Components of Advising

Academic advising has three components:

  • curriculum (what advising deals with),
  • pedagogy (how advising does what it does),
  • and student learning outcomes (the result of academic advising).

The curriculum of advising ranges from the ideals of higher education, the meaning, value, and interrelationship of the institution’s curriculum and co-curriculum, the selection of degree plans and courses to the pragmatics of enrollment. Academic advising, as a teaching and learning activity, requires a pedagogy that incorporates the facilitation and assessment of advising interactions and is characterized by mutual respect, trust, and ethical behavior.  The student learning-outcomes of academic advising are guided by an institution’s mission, goals, curriculum, and co-curriculum.
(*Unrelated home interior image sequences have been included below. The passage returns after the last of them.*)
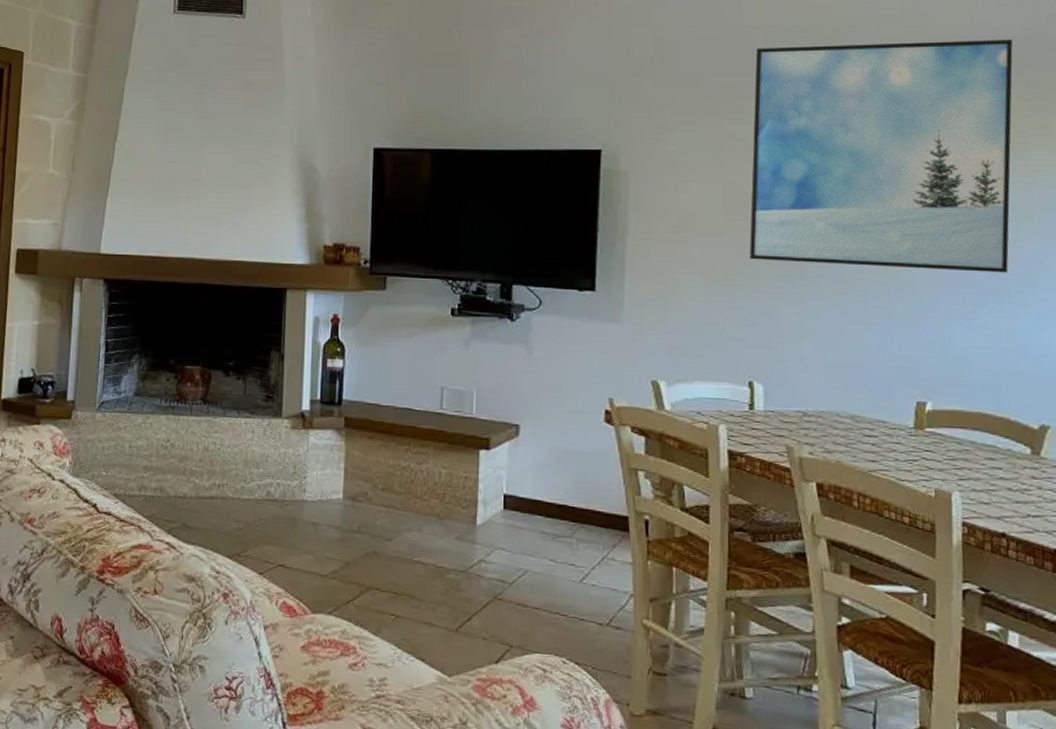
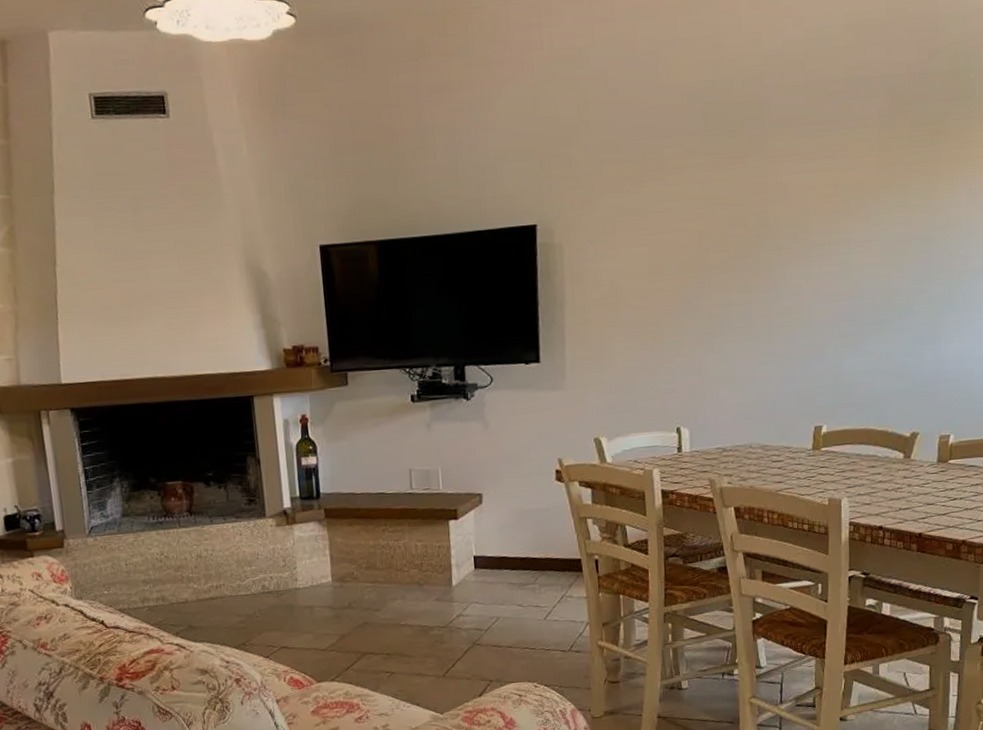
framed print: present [749,40,1013,273] -> none [673,78,899,317]

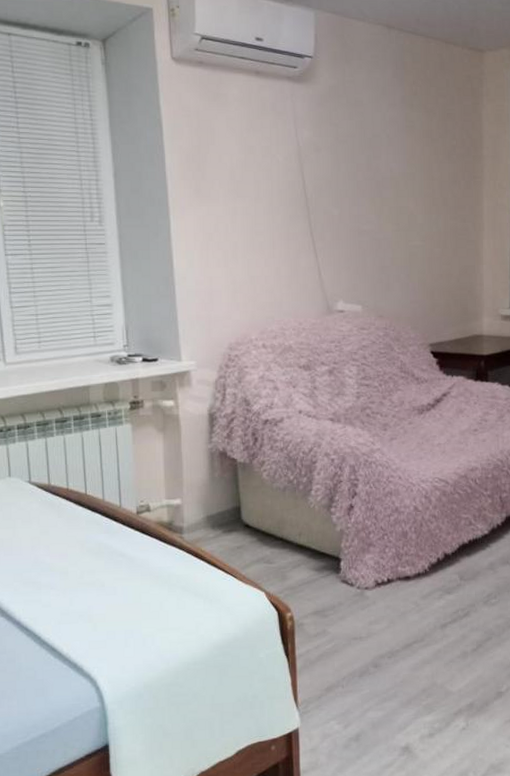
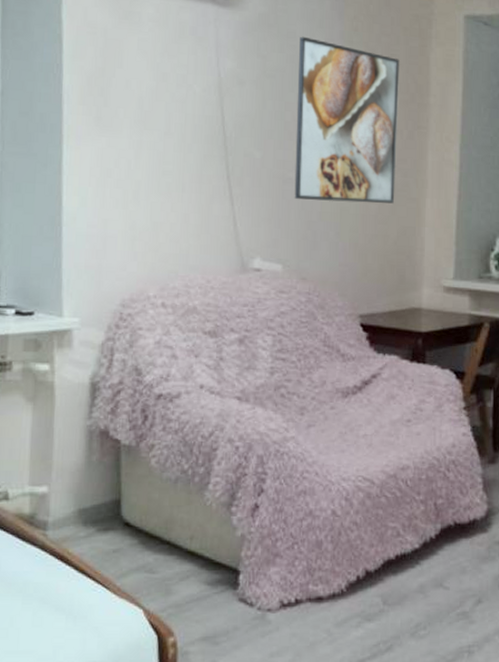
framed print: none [366,103,456,248] -> present [294,36,400,204]

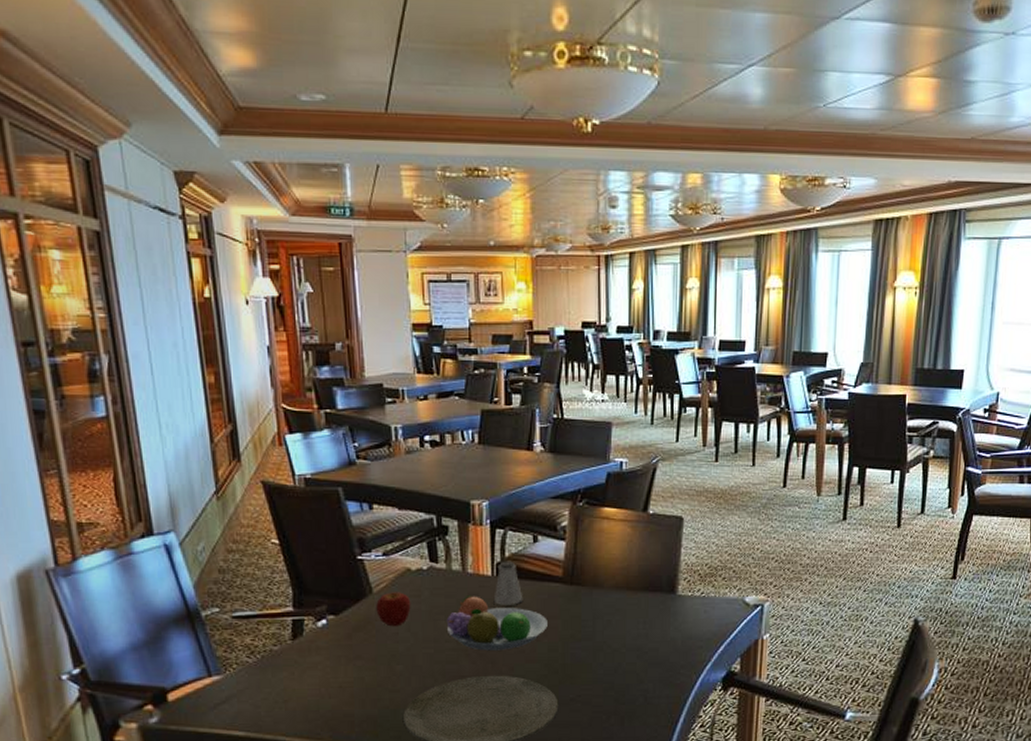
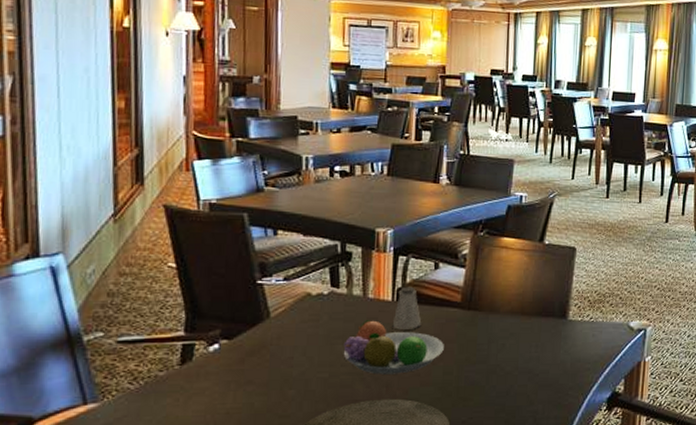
apple: present [376,592,411,627] -> none [272,316,309,351]

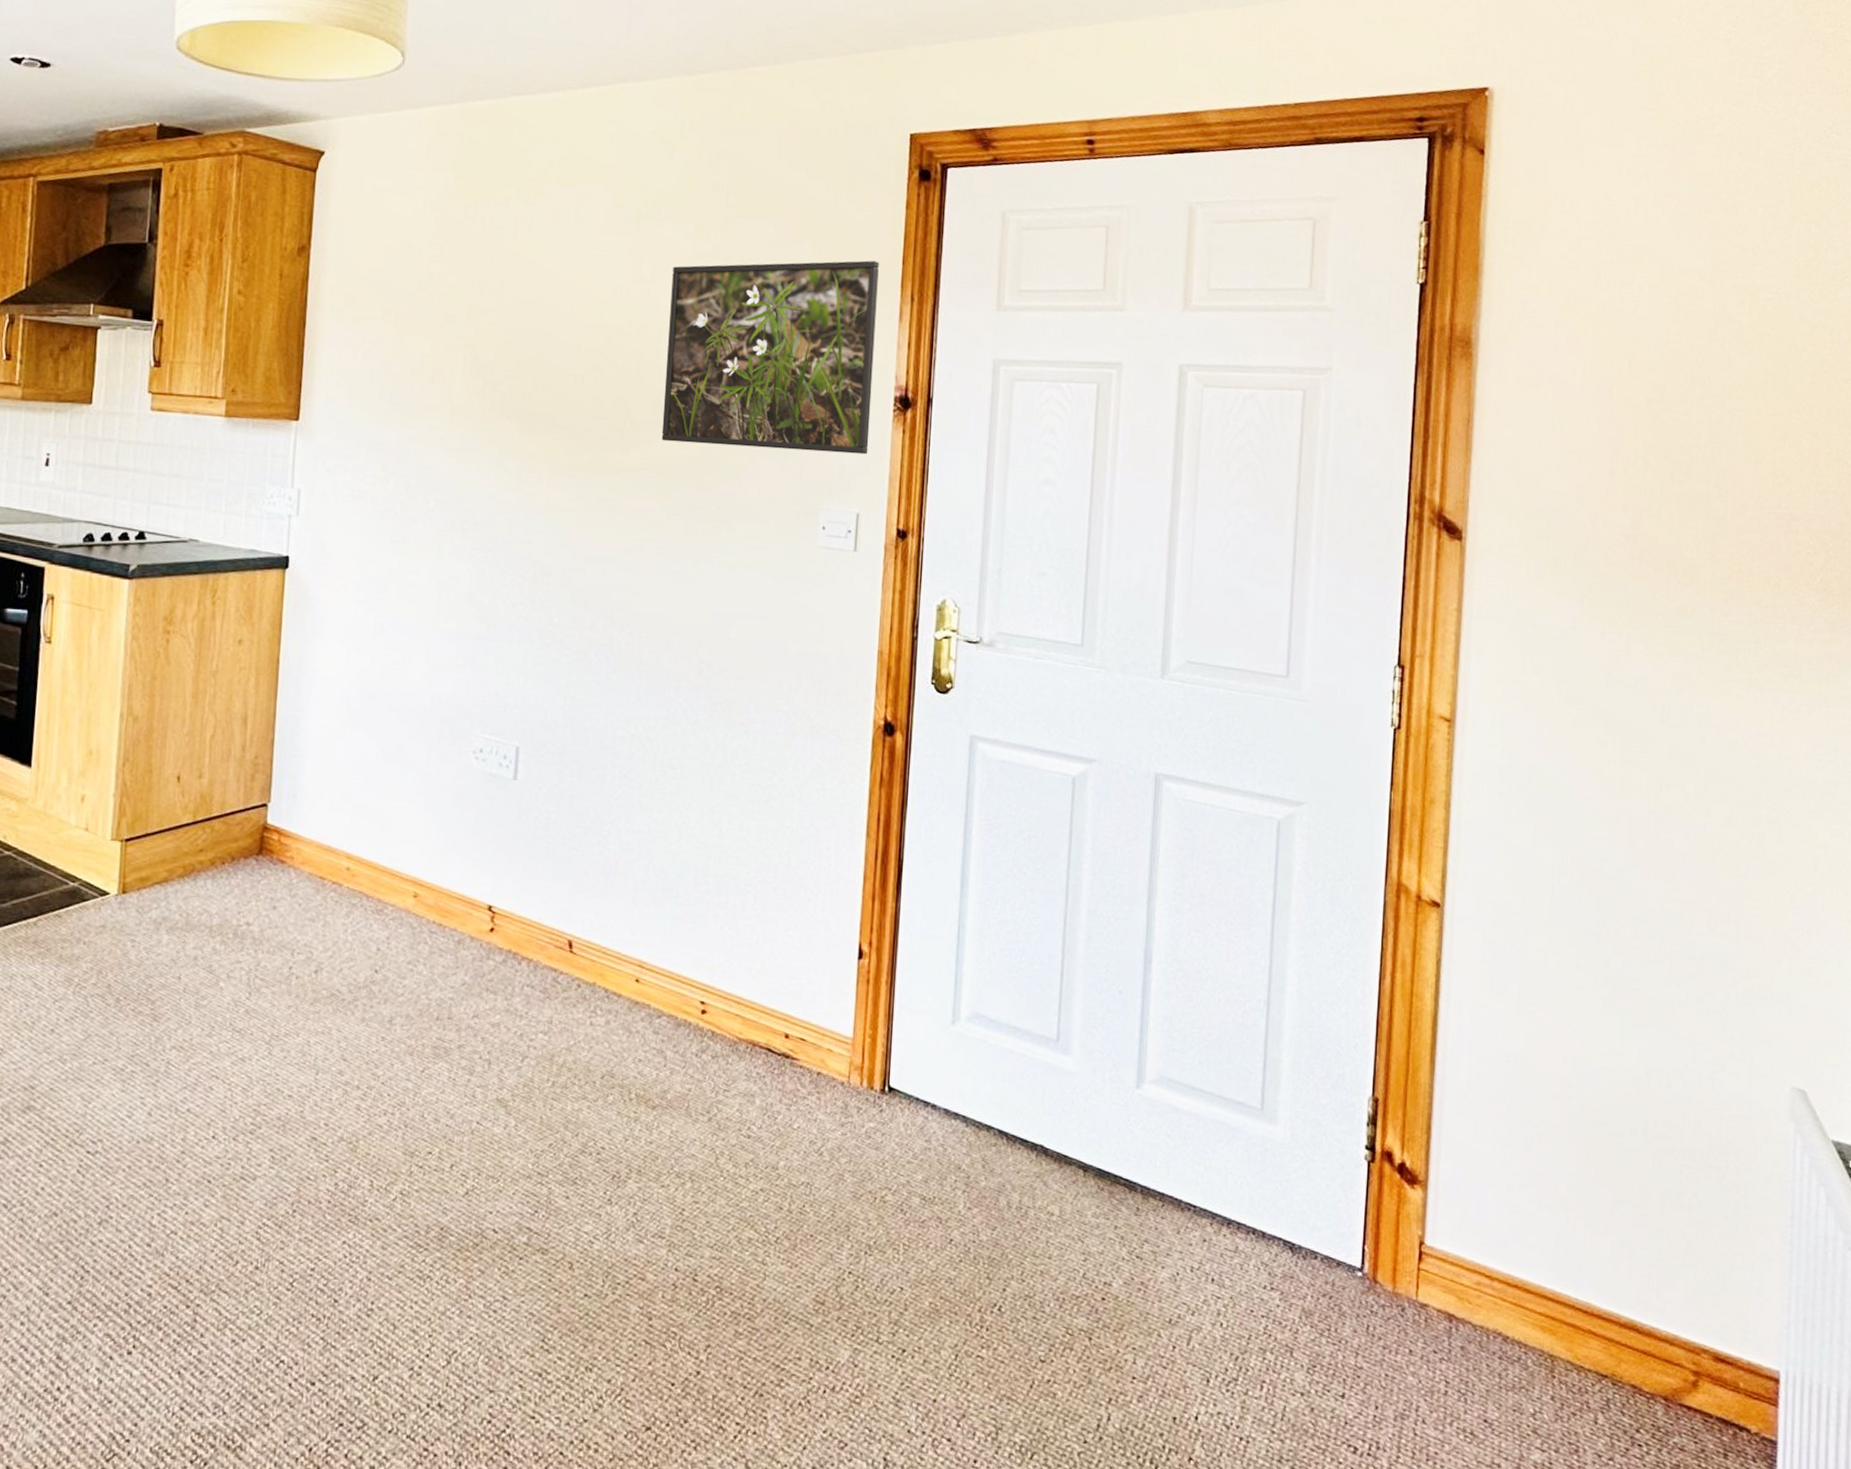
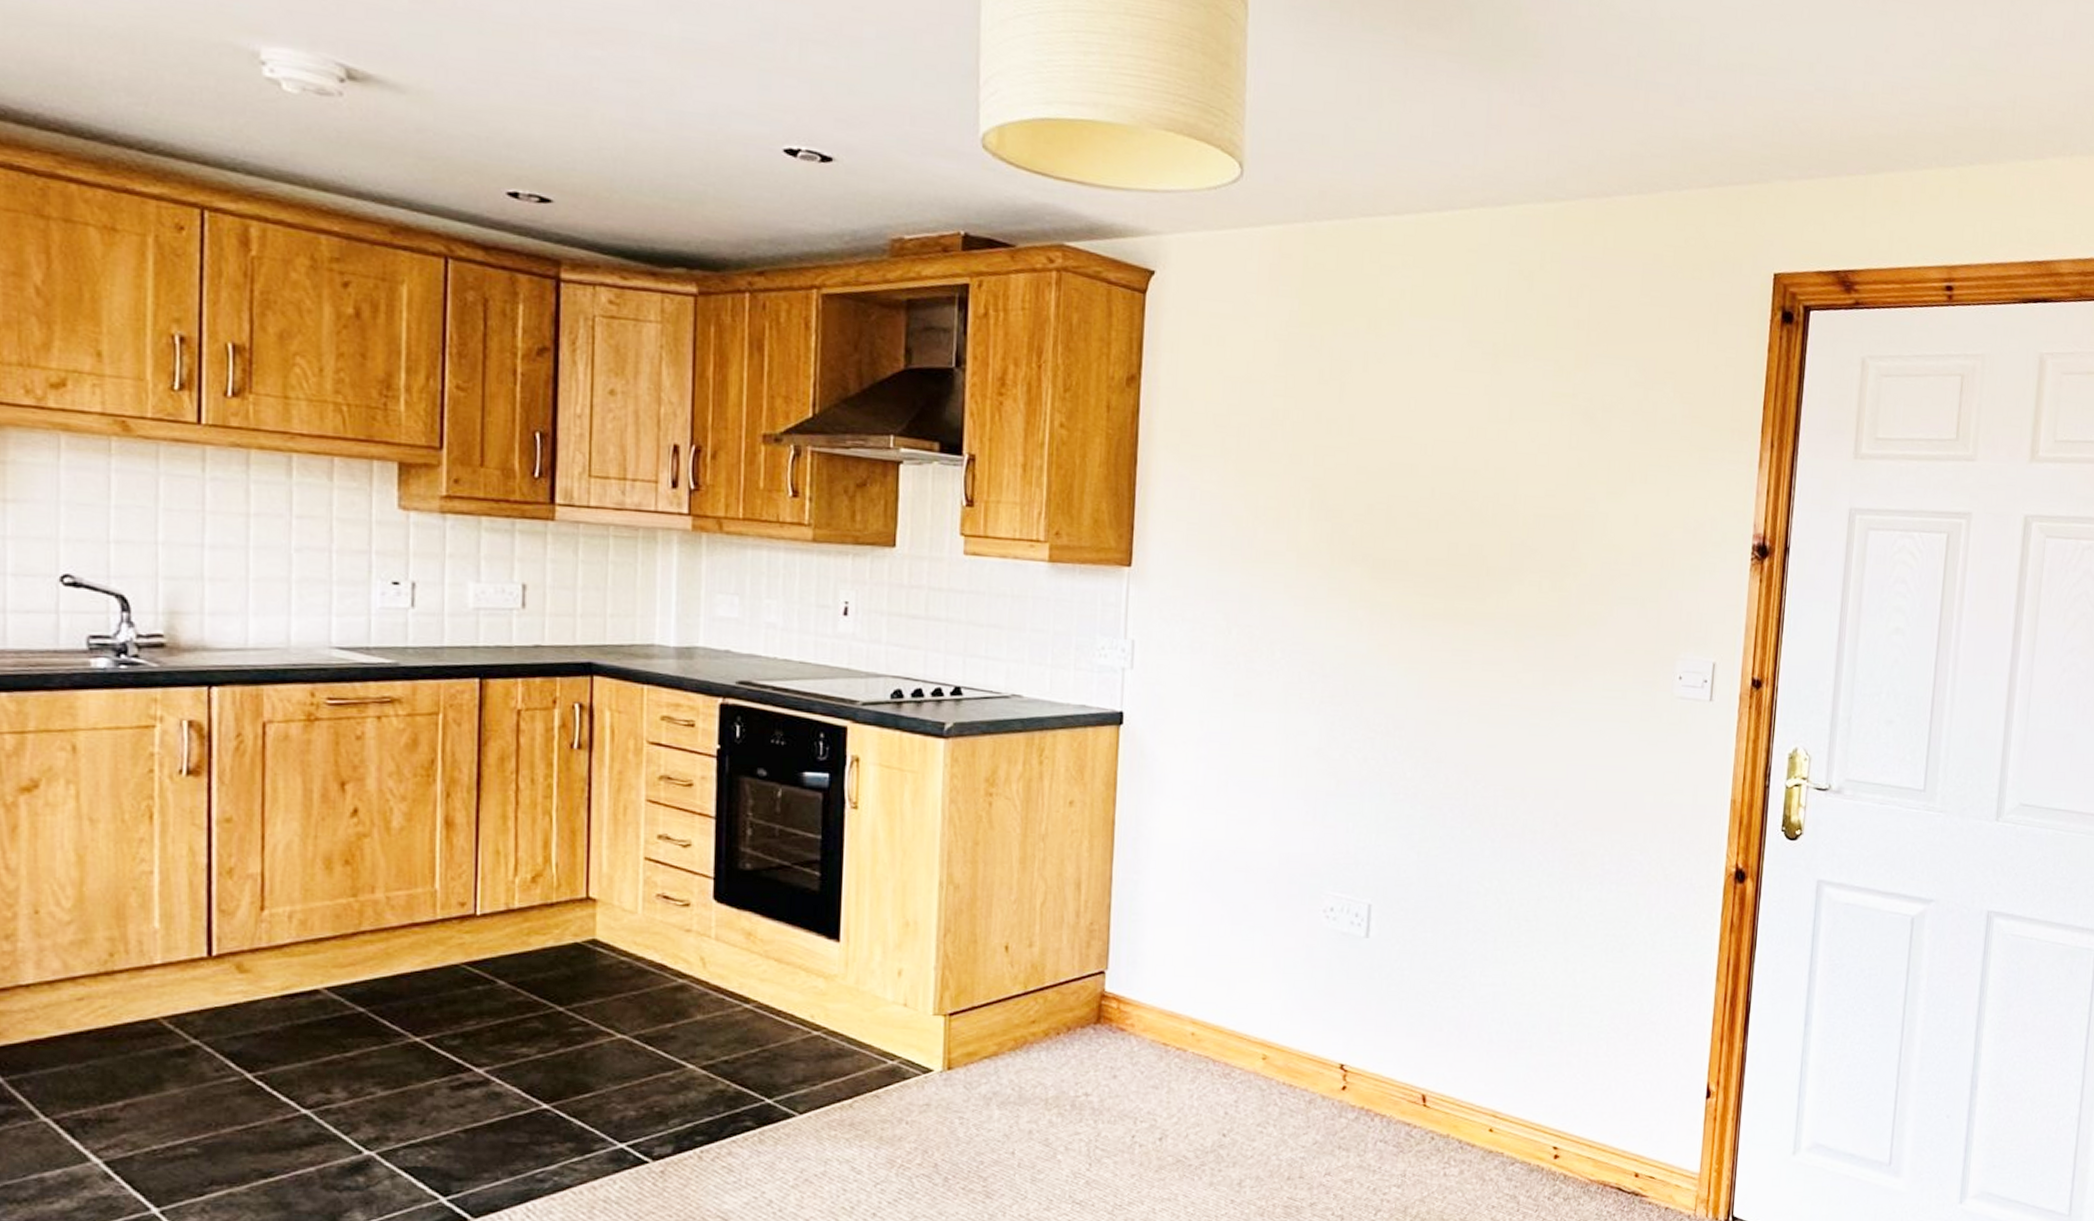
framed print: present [661,260,879,455] -> none [1518,404,1740,604]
These outcomes define what a student will demonstrate, know, value, and do as a result of participating in academic advising.


Organization of Advising

High quality advising of undergraduate students is widely recognized as essential for student success, retention, and timely progress toward a degree.  Undergraduate students at UTK may have several points of access to academic advising opportunities, including professional advisers, college advising center staff, and department faculty advisers. It is certain, however, that nearly every undergraduate student seeks (whether formally or informally) some kind of academic advice from faculty members during his or her academic career. For official academic policy on undergraduate advising, please refer to the undergraduate catalog.

In most colleges/schools, professional advisers advise undergraduate pre-major and undecided students, and faculty advises students once they have progressed into a major or declared a major. This structure is referred to as a “blended” model of advising. Other colleges utilize professional advisers for all undergraduates, referred to as a “professional” advising model. In some cases, a college may choose to use only faculty to advise all students. The individual academic department or college determines specific faculty adviser/mentor roles, responsibilities, and workloads.